Another aspect is memory. FileStore was a file-based solution so that it used a normal Linux file system, which meant the kernel was responsible for managing memory for caching data and metadata. Because BlueStore is implemented in userspace as part of the OSD, Ceph has now to manage its own cache; with BlueStore there is a bluestore_cache_size configuration option that controls how much memory each OSD will use for the BlueStore cache. By default this is 1 GB for HDD-backed OSDs and 3 GB for SSD-backed OSDs, but you can set it to whatever is appropriate for your environment. This is a bigger value than before, so we can expect Ceph clusters to become a bit more memory hungry than before.
Checksums and Compression
As I said before, BlueStore is not just about performance. One important news is checksumming, so that now data storage is even more reliable. Ceph with Bluestore now calculates, stores, and verifies checksums for all data and metadata it stores. Any time data is read off of disk, a checksum is used to verify the data is correct before it is exposed.
Also, BlueStore can transparently compress data using zlib, snappy, or lz4. This is disabled by default, but it can be enabled globally, for specific pools, or be selectively used when RADOS clients hint that data is compressible.

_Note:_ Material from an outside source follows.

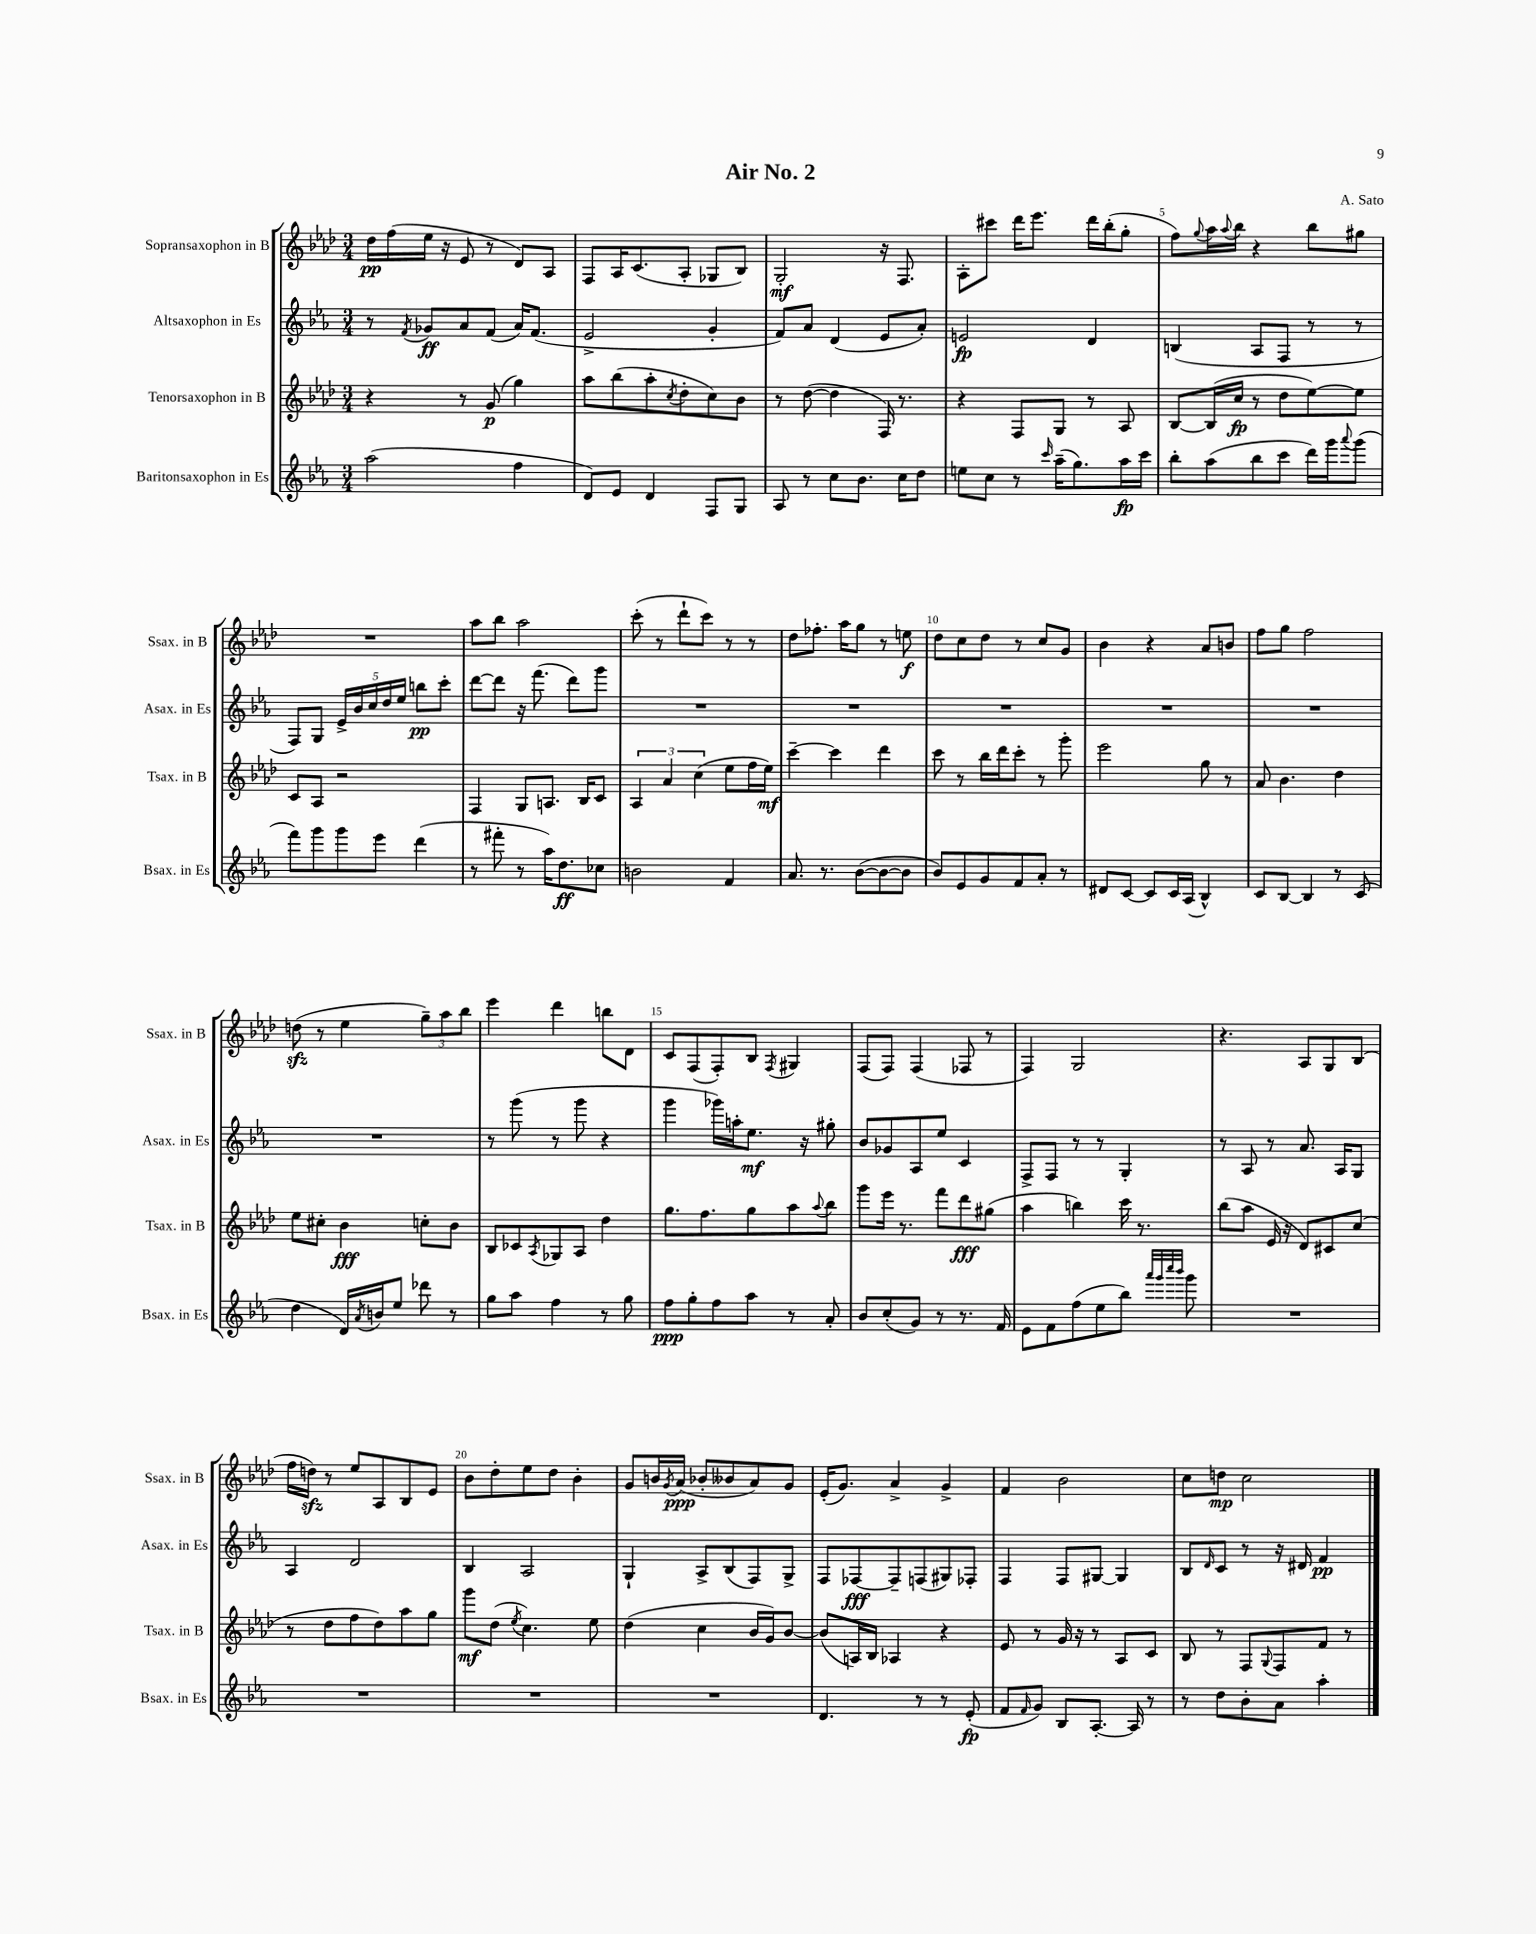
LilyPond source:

Converting existing clusters to use BlueStore
Obviously, using Bluestore in a newly created cluster is easy, but what about existing clusters that we may want to upgrade? The Ceph team designed this scenario in a smart way: a Ceph 12.2 cluster can have at the same time both Filestore and Bluestore OSD, and actually, the choice of backend type is done per-OSD even for the new ones: a single cluster can contain some FileStore OSDs and some BlueStore OSDs. An upgraded cluster will continue to operate as it did before with the exception that new OSDs will (by default) be deployed with BlueStore.
I looked around for ways to convert my existing (Filestore) OSDs over to the new backend. This is essentially a process of reprovisioning each OSD device with a new backend and letting the cluster use its existing healing capabilities to copy data back. There is a migration document available, and I’m planning to use it when I will start the upgrade of my cluster.